ACTIVITY:
Copy each of the following items exactly, omitting the pictures.

╭──

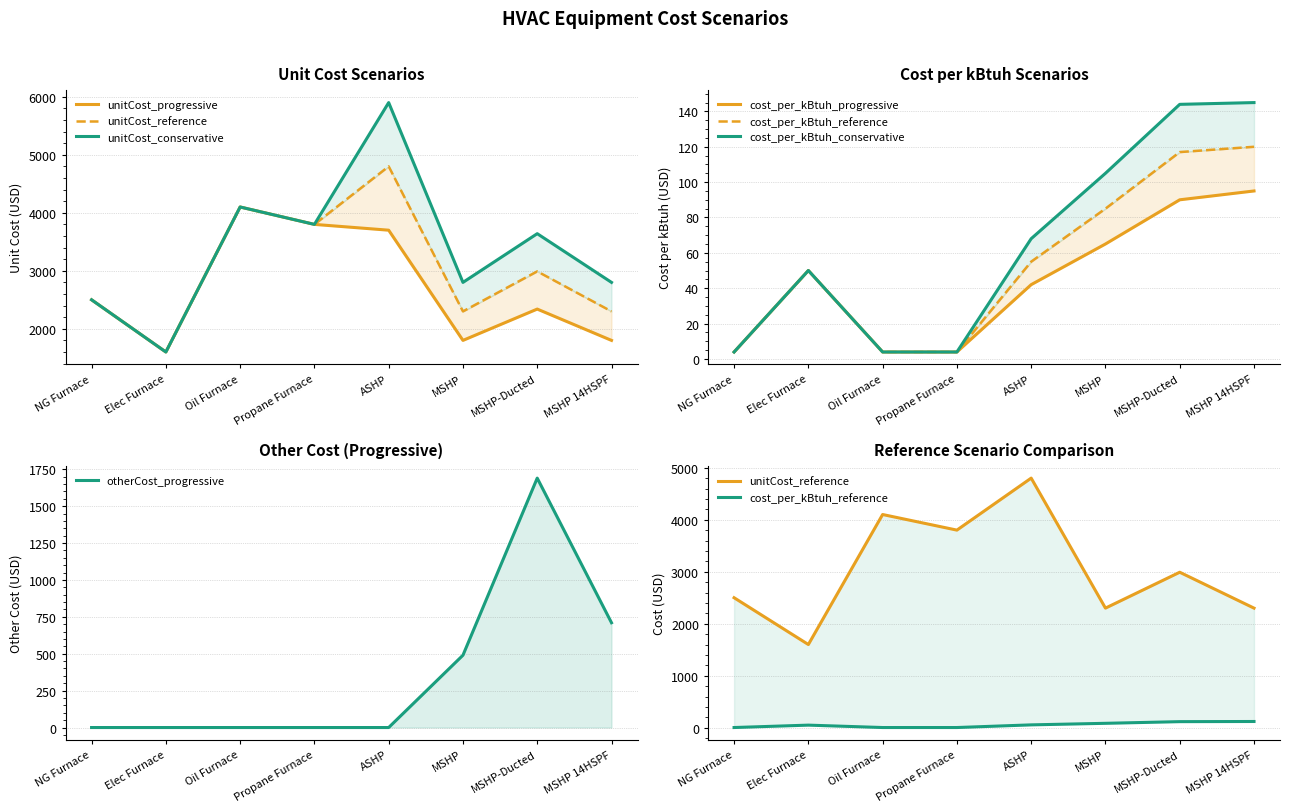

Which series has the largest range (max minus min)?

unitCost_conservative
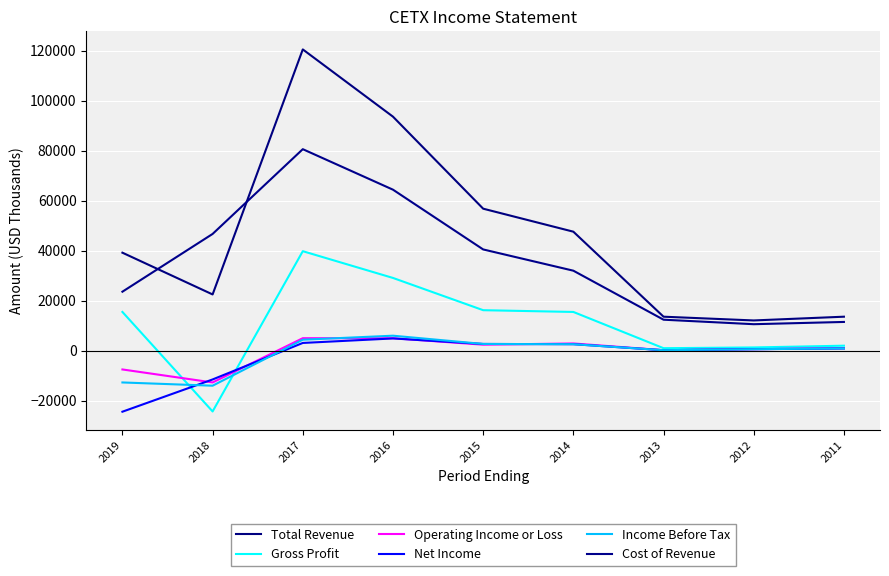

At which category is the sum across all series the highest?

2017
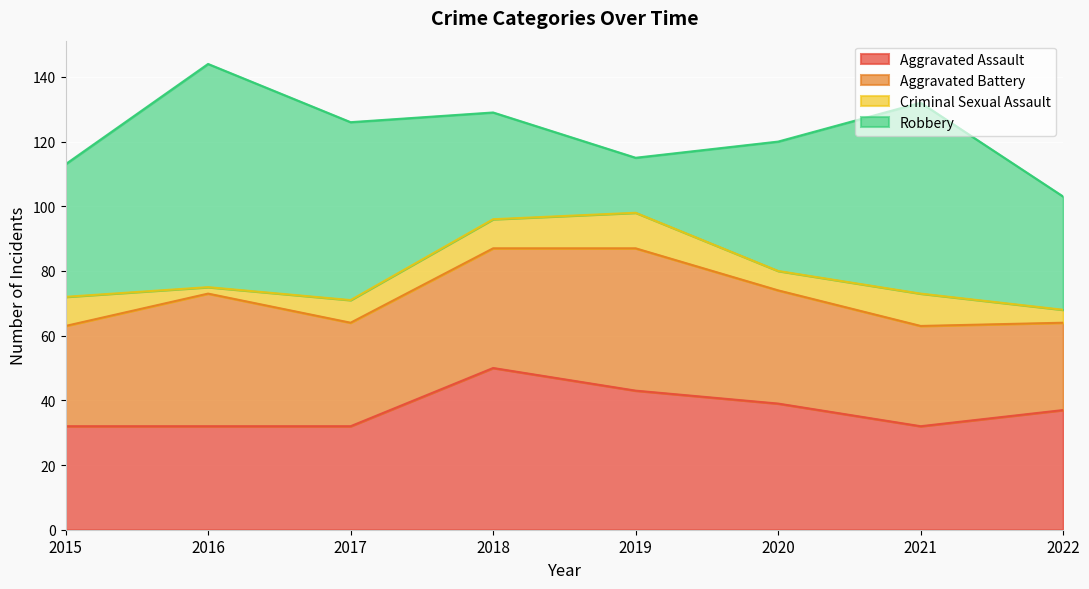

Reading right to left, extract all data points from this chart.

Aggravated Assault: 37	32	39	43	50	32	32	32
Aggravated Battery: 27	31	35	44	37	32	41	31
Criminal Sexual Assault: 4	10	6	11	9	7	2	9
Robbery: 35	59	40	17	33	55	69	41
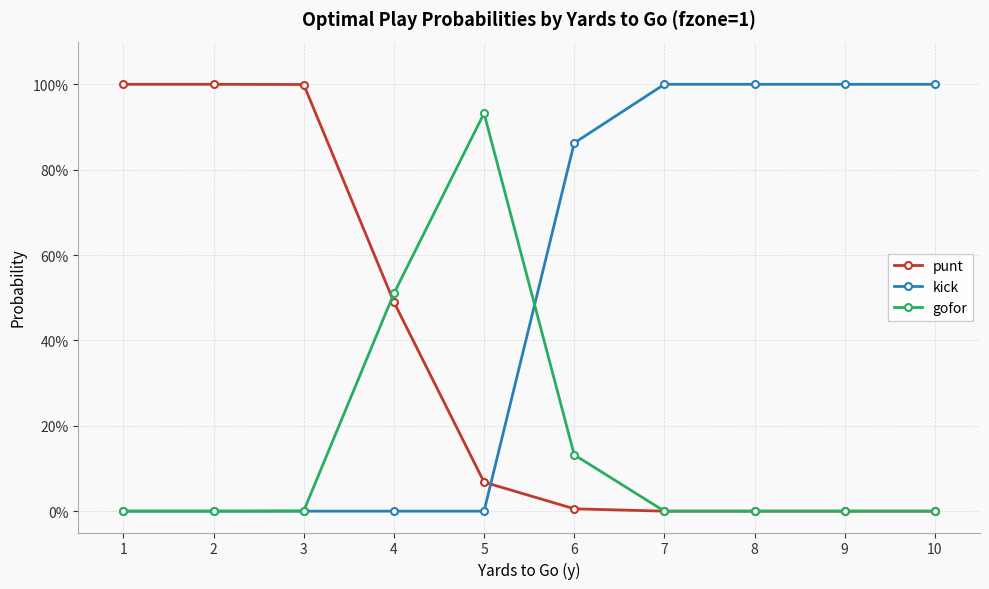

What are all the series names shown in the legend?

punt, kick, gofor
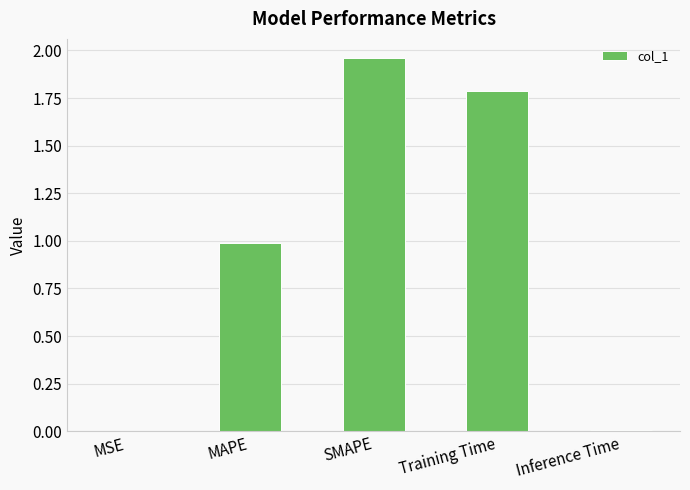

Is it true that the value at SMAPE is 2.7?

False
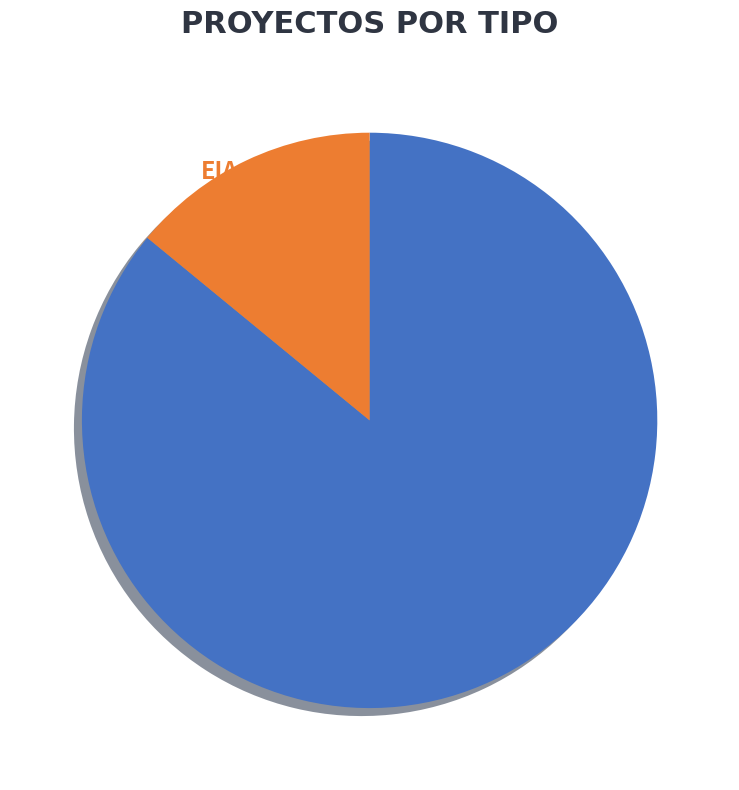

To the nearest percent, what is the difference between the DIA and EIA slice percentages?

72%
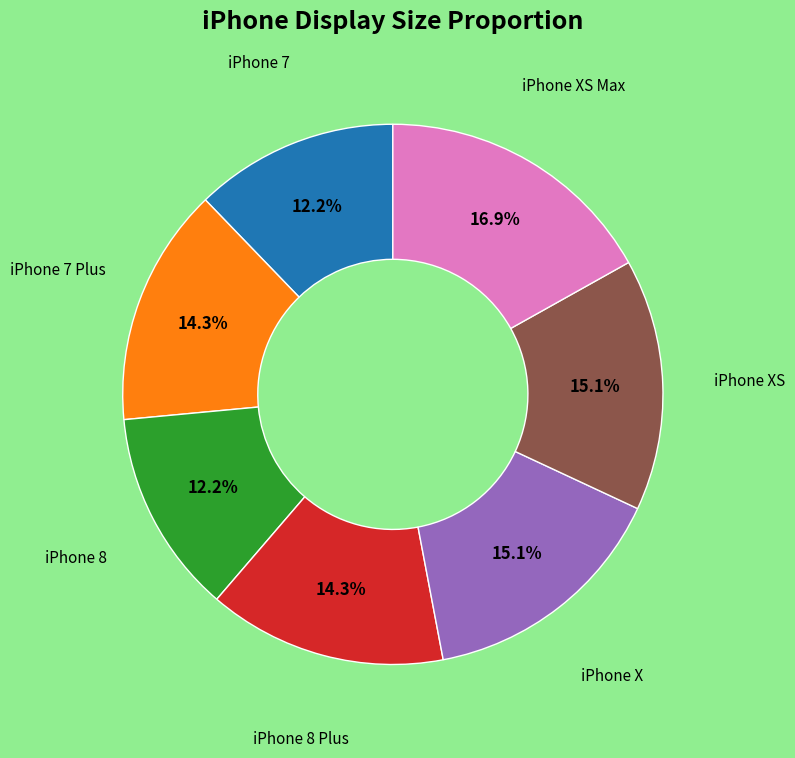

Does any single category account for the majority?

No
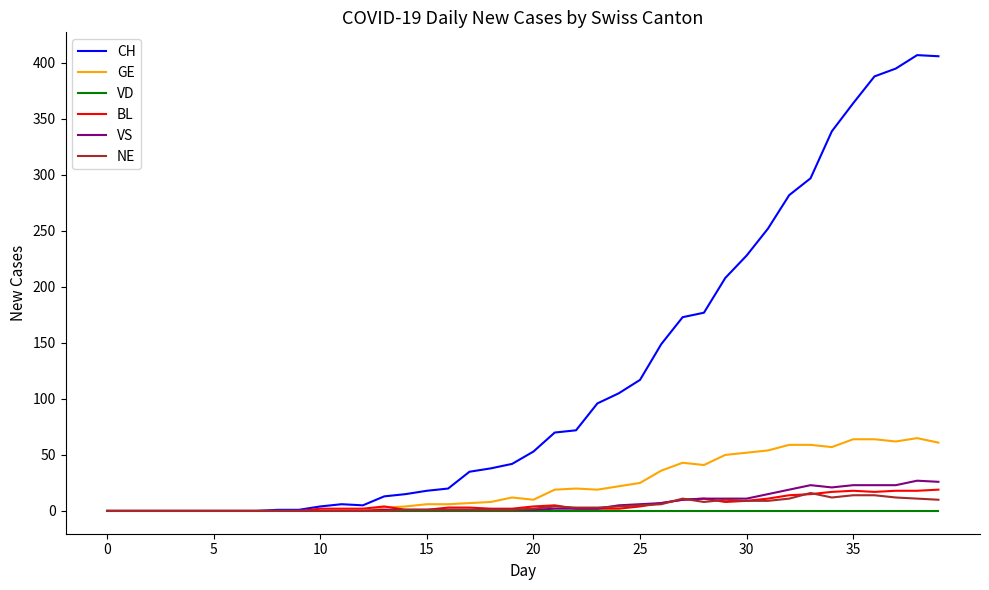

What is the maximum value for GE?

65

╰──

RESULT:
Which series has the largest range (max minus min)?

unitCost_conservative

At which category is the sum across all series the highest?

2017

Reading right to left, extract all data points from this chart.

Aggravated Assault: 37	32	39	43	50	32	32	32
Aggravated Battery: 27	31	35	44	37	32	41	31
Criminal Sexual Assault: 4	10	6	11	9	7	2	9
Robbery: 35	59	40	17	33	55	69	41

What are all the series names shown in the legend?

punt, kick, gofor

Is it true that the value at SMAPE is 2.7?

False

To the nearest percent, what is the difference between the DIA and EIA slice percentages?

72%

Does any single category account for the majority?

No

What is the maximum value for GE?

65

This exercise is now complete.